Un troisième artiste a complété Mansard et Lebrun: Le Nôtre a créé une campagne pour cette maison. Des fenêtres de son incomparable galerie de glaces, Louis ne voit rien qu' ne soit lui-même. L'horizon entier est son ouvrage, car son jardin est tout l'horizon. Ces bosquets, ces avenues si droites,

ne sont que la prolongation indéfinie du palais; c'est une architecture végétale qui reproduit et complète l'architecture de pierre. Les arbres ne végètent que sous la règle et l'équerre; les eaux, amenées à grands frais dans ces lieux arides, ne jaillissent qu'en dessins réguliers. Mille statues de marbre et de bronze sont les tableaux mythologiques de ce château de verdure, et, comme ceux de Lebrun, présentent l'apothéose du roi et de ses amours.

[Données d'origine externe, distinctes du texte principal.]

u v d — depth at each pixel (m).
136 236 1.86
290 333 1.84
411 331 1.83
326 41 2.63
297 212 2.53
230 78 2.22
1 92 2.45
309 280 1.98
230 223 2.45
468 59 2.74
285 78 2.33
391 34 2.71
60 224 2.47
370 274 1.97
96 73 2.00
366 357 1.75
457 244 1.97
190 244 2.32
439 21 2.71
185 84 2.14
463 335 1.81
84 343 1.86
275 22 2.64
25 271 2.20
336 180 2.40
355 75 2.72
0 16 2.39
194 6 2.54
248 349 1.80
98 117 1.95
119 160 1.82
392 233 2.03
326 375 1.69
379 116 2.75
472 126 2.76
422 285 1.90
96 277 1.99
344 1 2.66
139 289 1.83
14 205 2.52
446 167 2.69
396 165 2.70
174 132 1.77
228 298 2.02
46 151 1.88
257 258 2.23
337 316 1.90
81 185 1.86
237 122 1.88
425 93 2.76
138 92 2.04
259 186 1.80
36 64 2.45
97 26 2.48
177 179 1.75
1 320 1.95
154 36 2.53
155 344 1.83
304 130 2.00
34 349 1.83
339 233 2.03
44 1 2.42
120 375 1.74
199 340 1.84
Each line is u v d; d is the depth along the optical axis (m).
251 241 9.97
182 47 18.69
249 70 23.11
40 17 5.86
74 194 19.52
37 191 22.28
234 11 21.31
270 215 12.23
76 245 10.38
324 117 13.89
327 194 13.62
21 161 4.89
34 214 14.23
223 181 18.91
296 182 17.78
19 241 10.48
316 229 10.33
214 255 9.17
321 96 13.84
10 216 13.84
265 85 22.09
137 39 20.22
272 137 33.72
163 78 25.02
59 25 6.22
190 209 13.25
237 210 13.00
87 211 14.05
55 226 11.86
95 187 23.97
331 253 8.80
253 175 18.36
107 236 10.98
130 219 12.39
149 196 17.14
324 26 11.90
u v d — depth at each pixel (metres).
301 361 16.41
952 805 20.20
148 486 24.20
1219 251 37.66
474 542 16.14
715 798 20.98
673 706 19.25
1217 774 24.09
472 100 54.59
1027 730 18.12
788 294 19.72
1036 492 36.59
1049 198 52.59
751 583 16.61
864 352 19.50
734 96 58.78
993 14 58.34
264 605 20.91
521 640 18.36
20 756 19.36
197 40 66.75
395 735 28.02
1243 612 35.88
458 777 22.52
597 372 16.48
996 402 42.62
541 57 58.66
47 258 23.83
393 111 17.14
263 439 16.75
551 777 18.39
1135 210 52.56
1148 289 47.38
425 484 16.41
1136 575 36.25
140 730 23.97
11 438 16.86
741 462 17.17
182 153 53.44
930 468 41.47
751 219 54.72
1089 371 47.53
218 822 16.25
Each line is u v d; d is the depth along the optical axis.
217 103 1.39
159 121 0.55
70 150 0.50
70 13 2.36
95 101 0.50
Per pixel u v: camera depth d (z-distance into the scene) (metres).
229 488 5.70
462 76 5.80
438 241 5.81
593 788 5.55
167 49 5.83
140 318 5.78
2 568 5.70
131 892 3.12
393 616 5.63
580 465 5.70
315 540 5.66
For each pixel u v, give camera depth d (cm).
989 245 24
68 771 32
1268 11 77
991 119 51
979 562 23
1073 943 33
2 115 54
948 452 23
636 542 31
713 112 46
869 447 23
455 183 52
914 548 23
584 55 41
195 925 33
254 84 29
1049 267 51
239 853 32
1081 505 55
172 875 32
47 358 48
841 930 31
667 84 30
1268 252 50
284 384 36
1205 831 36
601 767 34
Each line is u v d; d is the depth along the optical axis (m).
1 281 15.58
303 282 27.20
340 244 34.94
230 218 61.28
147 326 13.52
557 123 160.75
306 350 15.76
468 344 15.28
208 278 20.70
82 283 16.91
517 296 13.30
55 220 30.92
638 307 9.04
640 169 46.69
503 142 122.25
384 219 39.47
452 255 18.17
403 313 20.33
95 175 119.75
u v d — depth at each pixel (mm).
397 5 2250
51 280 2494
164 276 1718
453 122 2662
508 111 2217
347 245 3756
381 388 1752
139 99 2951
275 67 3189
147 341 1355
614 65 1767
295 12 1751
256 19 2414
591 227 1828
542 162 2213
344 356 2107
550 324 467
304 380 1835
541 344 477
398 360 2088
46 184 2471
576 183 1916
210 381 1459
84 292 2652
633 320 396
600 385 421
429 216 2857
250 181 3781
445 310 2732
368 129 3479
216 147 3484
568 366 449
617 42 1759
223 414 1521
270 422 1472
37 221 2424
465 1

La France a payé pour construire Versailles une somme qui équivaudrait aujourd'hui à quatre cents millions. Le luxe de la paix a été presque aussi fatal au peuple que les ambitions de la guerre. Mais le roi peut se contempler, s'admirer dans la naïveté de son égoïsme; il a créé autour de lui un petit univers dont il est le centre et la vie. C'est là le modèle qu'il propose aux artistes; c'est là le symbole que les poëtes et les écrivains vont tous plus ou moins reproduire1.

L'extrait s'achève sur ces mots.